What to produce: The reply is to contain the full listing, repeated exactly, with pictures left out.

····················

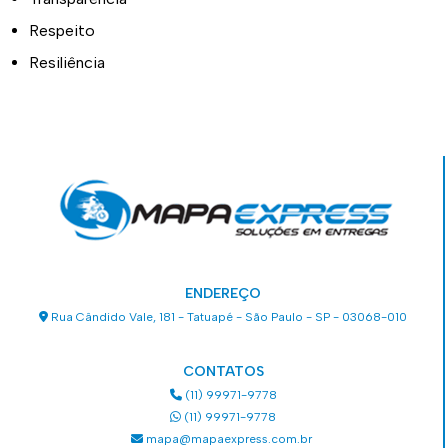
Respeito
Resiliência
ENDEREÇO
Rua Cândido Vale, 181 - Tatuapé - São Paulo - SP - 03068-010
CONTATOS
(11) 99971-9778
(11) 99971-9778
mapa@mapaexpress.com.br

····················

Worked solution:
Respeito
Resiliência
ENDEREÇO
Rua Cândido Vale, 181 - Tatuapé - São Paulo - SP - 03068-010
CONTATOS
(11) 99971-9778
(11) 99971-9778
mapa@mapaexpress.com.br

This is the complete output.